Das am viktorianischen England ausgerichtete spanische Zweiparteiensystem der Restauration mit seinem vorher abgesprochenen Rotationszyklus sorgte dafür, dass die Etablierung einer staatlichen Zentralgewalt gegen die lokalen Netzwerke und ökonomischen Abhängigkeitsverhältnisse nicht erfolgen konnte. Die Arbeit zeigt, dass die Wahlen in Spanien bloße Akklamation eines zuvor für das Mandat bestimmten Kandidaten waren. Der Verfasser verweist auf die Verzahnung von staatlicher und lokaler Macht. Den caciquismo analysiert der Verfasser unter Verwendung des Begriffs des Klientelismus mit dem zentralen Aspekt der Reziprozität und der Gabe. Der Verfasser nennt zudem die ländliche Prägung Spaniens mit teils hermetisch abgeschlossenen Dörfern mit geschlossenen lokalen Wirtschaftsformen, deren Bevölkerung ein ausgeprägtes Bedürfnis nach Schutz vor den Eingriffen des Staates und nach Begrenzung äußerer Einflüsse hatte. Wahlen hatten hier einen ausgesprochen kollektiven Charakter, was die Möglichkeit der Wahlmanipulation durch lokale Notabeln erklärt. Zweckrationales Handeln überwog deutlich vor wertrationalem Handeln. Die Kaziken zeichneten sich dadurch aus, dass sie als Phänomen an die Entstehung und weitere Entwicklung des liberalen Staates gebunden waren. Sie verfügten zwar über eigene Ressourcen, konnten ihren Einfluss aber nicht ausschließlich hierüber, sondern vor allem über eigene Beziehungen ausüben, die sich als Verbindungen nach oben in die Politik und nach unten in die Netze lokaler Abhängigkeiten zeigten. Neue Berufe und Akteure mit Spezialwissen wie Rechtsanwälte, Verwaltungsbedienstete oder professionelle Politiker spielten eine besondere Rolle. Der Kazike firmierte als Mittler auf der untersten Ebene, und Faktoren wie Familie oder Verwandtschaft garantierten den Wahlerfolg in der Provinz. Das politische Handeln basierte auf dem patrimonialen und familiären Sinn, den die Politik durch die Eliten erhielt und dessen zentrale Symbole in der Restaurationszeit der Gunsterweis und die Gabe waren.

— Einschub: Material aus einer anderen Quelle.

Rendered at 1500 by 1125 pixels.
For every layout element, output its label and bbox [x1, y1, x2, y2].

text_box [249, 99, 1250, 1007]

Im fünften Kapitel untersucht der Verfasser die Struktur und das Handeln der politischen Führungsgruppe an einem regionalen Beispiel. Er wählt hierfür die Parlamentarier aus der zentralspanischen Provinz Soria aus, die im Zeitraum 1876-1902 ein politisches Mandat in Madrid ausübten. Anhand einer quantitativen Analyse, die auch in Schaubildern visualisiert wird, zeigt der Verfasser die Legitimationsstrategien der Abgeordneten auf. Diese verknüpften die eigene Identität mit der der vertretenen Provinz und argumentierten oft mit dem Vorwurf, der Staat erwidere die Vorleistung der jeweiligen Provinz nicht. Das Klientelverhältnis spiegelt sich hier zwischen Staat und Provinz wider, und die Argumentationslinie weist häufige Entlehnungen aus dem Wortfeld „Familie“ und „Verwandtschaft“ auf. Der Verfasser zeigt, wie die Debatten von Partikularinteressen und nicht von Parteiinteressen dominiert wurden und stellt die Frage nach der Relevanz informeller Personenbindungen für den Prozess der politischen Integration des Landes.

In der sehr gut lesbaren Arbeit gefällt der umfangreiche Überblick über die Forschungslage und die dort bestehenden Lücken sowie die ausführliche theoretische Grundlegung mittels des sozialwissenschaftlichen Konzepts des Klientelismus, das an der regionalen Fallstudie in einer Verknüpfung von Politik- und Sozialgeschichte exemplifiziert wird. In diesem Abschnitt ist die Visualisierung in Form von Diagrammen und Schaubildern positiv hervorzuheben. Die Arbeit bietet so mit ihrer regionalen Schwerpunktbildung einen guten Ausgangspunkt für weitere, übergreifende Forschungen auf diesem Gebiet.